[Camera metadata records]
== Segment start ==

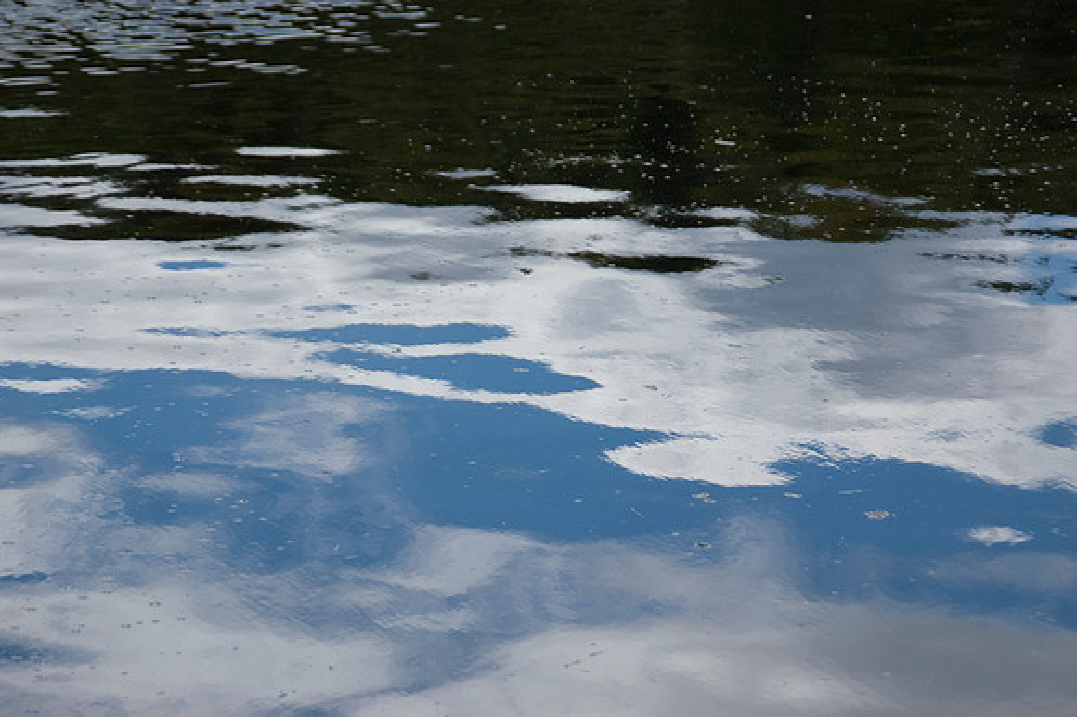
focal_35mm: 153
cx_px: 538
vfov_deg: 9.0
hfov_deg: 13.4
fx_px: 4574
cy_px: 358
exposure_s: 1/2000
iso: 250
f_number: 6.3
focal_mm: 102
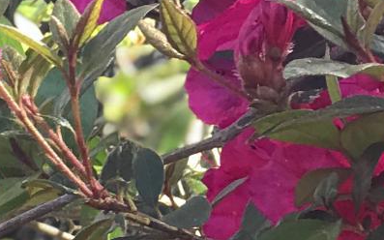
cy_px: 543
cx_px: -227
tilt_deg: -3.6
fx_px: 3181
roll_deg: -1.2
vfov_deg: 4.2
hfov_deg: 6.8
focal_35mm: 304
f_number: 2.8
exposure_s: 1/90
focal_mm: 6.6
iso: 64
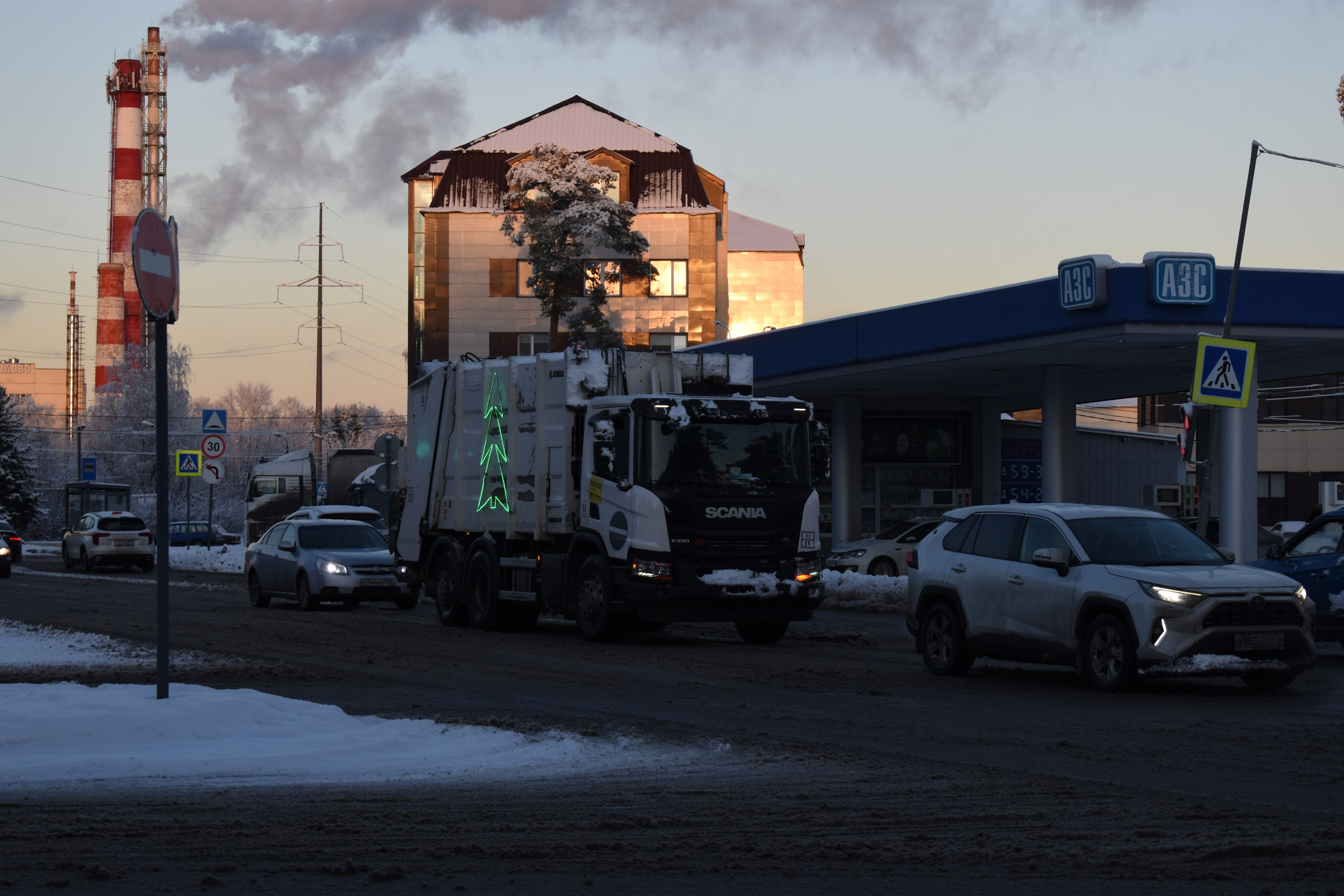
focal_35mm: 82
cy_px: 448
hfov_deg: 24.6
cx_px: 672
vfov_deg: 16.6
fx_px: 3080
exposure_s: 1/320
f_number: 7.1
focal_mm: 55
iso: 250
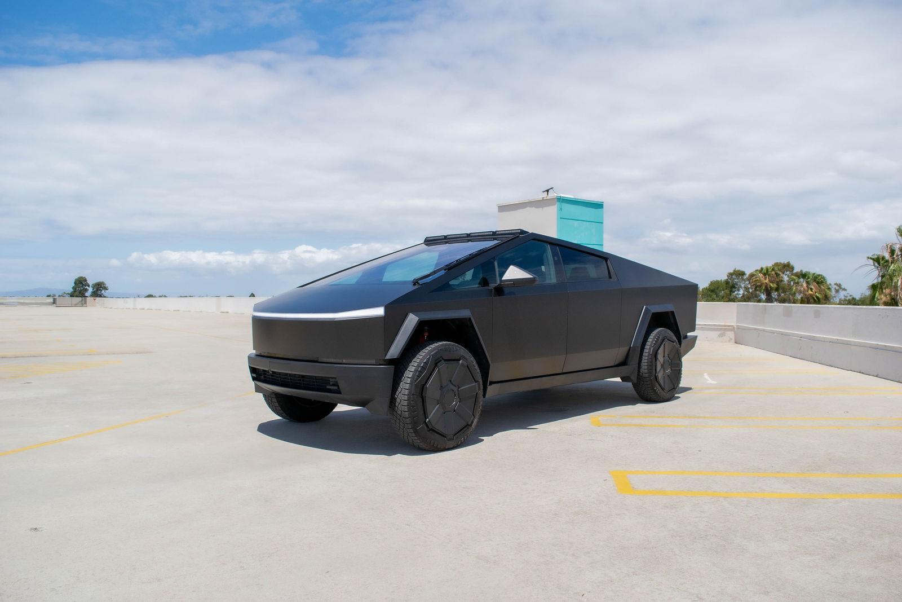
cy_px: 301
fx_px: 677
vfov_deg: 47.9
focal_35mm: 27
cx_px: 451
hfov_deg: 67.4
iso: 400
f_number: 7.1
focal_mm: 18
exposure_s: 1/1600
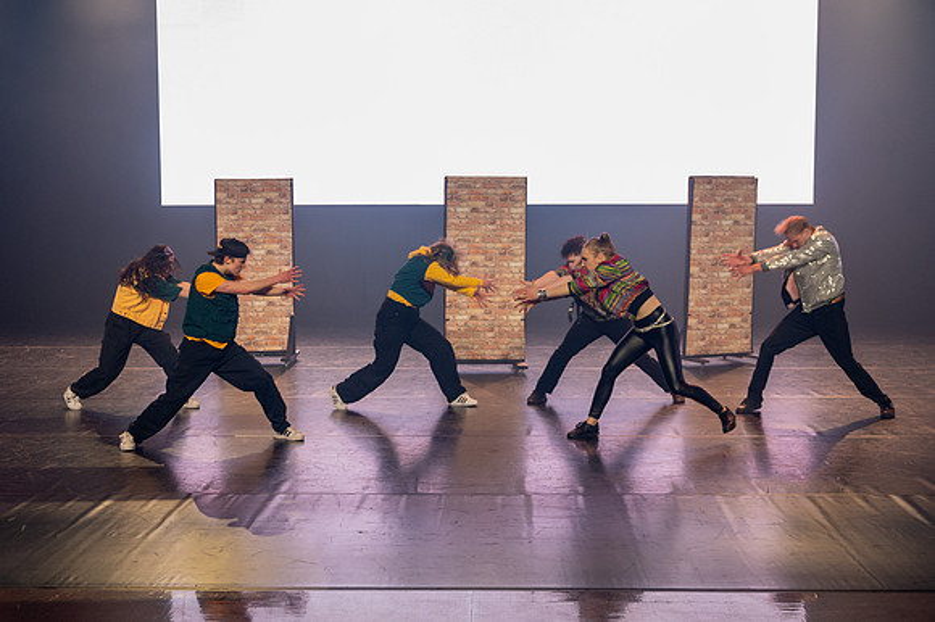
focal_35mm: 54
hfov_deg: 36.6
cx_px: 466
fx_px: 1412
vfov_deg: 24.8
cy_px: 327
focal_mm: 42
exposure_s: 1/100
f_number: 2.8
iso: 2000
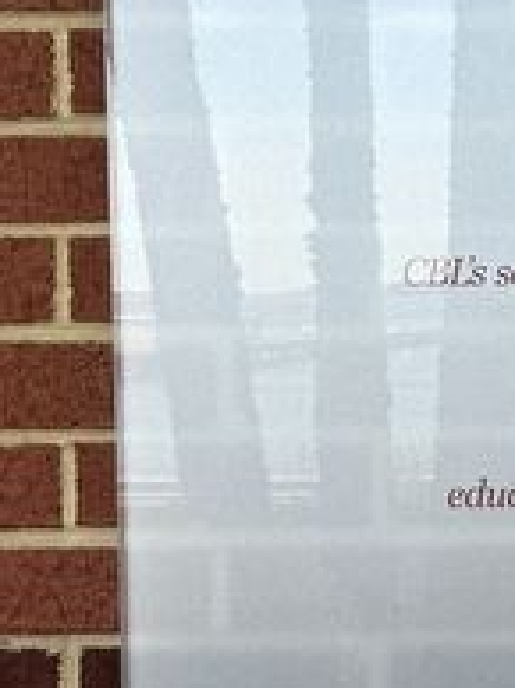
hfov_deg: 13.6
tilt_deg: -2.5
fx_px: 1968
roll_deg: -0.2
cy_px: 369
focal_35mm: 99
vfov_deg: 19.9
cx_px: 884
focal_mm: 6.76
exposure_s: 1/443
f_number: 1.78
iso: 80
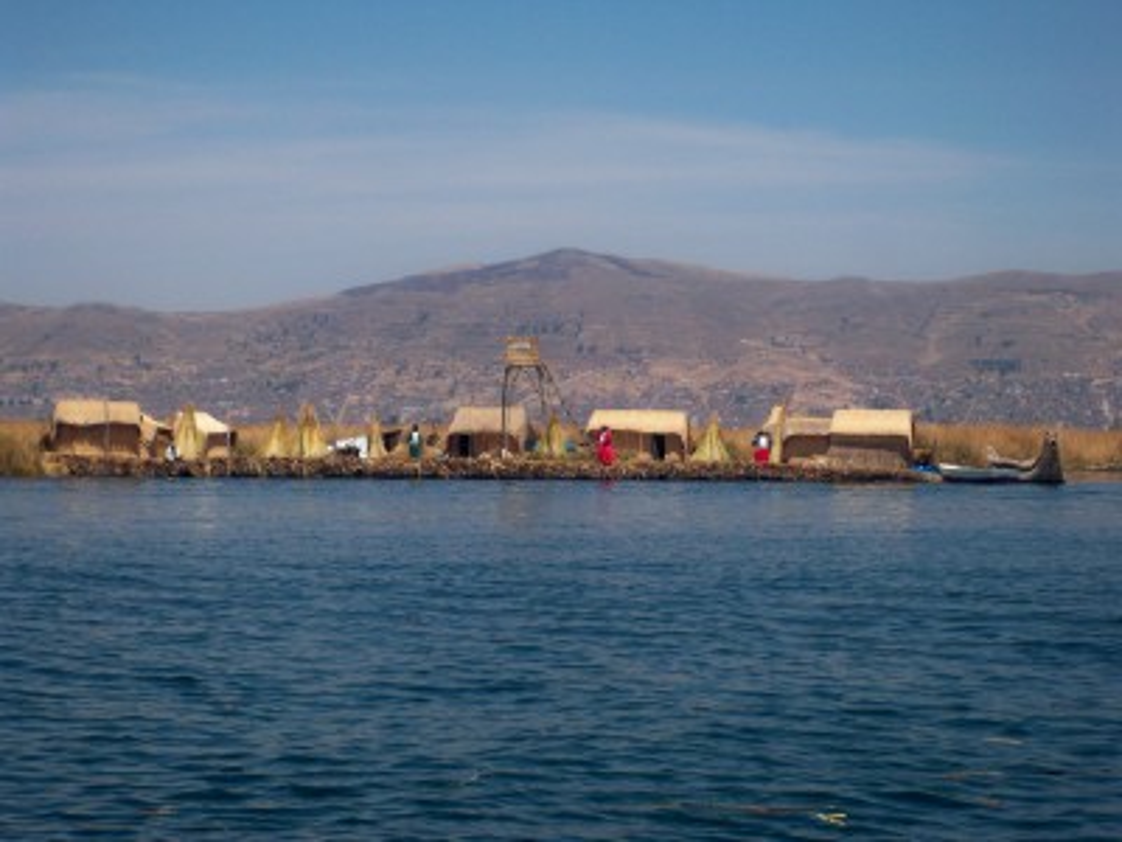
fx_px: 3403
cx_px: 561
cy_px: 421
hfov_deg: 18.7
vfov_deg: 14.1
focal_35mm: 105
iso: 64
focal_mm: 18.8
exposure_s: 1/500
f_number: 5.7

== Segment end ==

__Task details__
With pictures left out, repeat exactly the lines from the line bearing "tilt_deg: -2.5" through the final line of the records above.

__Finished task__
tilt_deg: -2.5
fx_px: 1968
roll_deg: -0.2
cy_px: 369
focal_35mm: 99
vfov_deg: 19.9
cx_px: 884
focal_mm: 6.76
exposure_s: 1/443
f_number: 1.78
iso: 80
fx_px: 3403
cx_px: 561
cy_px: 421
hfov_deg: 18.7
vfov_deg: 14.1
focal_35mm: 105
iso: 64
focal_mm: 18.8
exposure_s: 1/500
f_number: 5.7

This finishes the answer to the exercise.